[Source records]
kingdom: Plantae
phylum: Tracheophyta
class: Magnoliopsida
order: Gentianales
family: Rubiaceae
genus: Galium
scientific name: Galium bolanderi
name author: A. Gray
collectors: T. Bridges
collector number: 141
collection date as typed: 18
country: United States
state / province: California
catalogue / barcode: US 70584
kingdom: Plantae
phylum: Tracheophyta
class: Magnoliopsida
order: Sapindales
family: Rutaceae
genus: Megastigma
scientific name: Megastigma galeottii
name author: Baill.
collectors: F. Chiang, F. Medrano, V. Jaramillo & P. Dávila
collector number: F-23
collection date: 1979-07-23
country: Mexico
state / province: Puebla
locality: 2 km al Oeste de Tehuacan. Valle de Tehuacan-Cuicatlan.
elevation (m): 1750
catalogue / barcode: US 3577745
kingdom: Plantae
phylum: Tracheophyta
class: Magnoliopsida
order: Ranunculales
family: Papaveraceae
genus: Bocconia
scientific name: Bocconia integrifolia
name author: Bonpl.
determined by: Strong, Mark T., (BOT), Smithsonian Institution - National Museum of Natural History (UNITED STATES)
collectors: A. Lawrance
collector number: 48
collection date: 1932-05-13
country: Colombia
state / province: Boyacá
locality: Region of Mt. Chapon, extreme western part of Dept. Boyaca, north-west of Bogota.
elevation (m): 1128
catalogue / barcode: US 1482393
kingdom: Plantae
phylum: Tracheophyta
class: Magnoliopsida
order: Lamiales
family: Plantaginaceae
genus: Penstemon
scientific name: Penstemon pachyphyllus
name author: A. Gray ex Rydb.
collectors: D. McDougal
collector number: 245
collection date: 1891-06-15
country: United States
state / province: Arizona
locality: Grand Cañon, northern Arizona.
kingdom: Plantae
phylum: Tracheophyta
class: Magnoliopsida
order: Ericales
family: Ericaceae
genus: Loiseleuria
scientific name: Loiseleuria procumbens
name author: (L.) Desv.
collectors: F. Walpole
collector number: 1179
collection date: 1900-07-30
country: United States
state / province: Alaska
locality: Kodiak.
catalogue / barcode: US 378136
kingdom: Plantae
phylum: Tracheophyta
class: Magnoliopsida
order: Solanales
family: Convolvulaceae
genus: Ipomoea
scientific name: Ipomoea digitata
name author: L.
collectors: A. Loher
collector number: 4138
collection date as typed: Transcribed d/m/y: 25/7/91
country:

▶ [WHAT YOU SHOULD DO]
Report every line in the rows above that contains the string "genus".

▶ [THE SOLUTION]
genus: Galium
genus: Megastigma
genus: Bocconia
genus: Penstemon
genus: Loiseleuria
genus: Ipomoea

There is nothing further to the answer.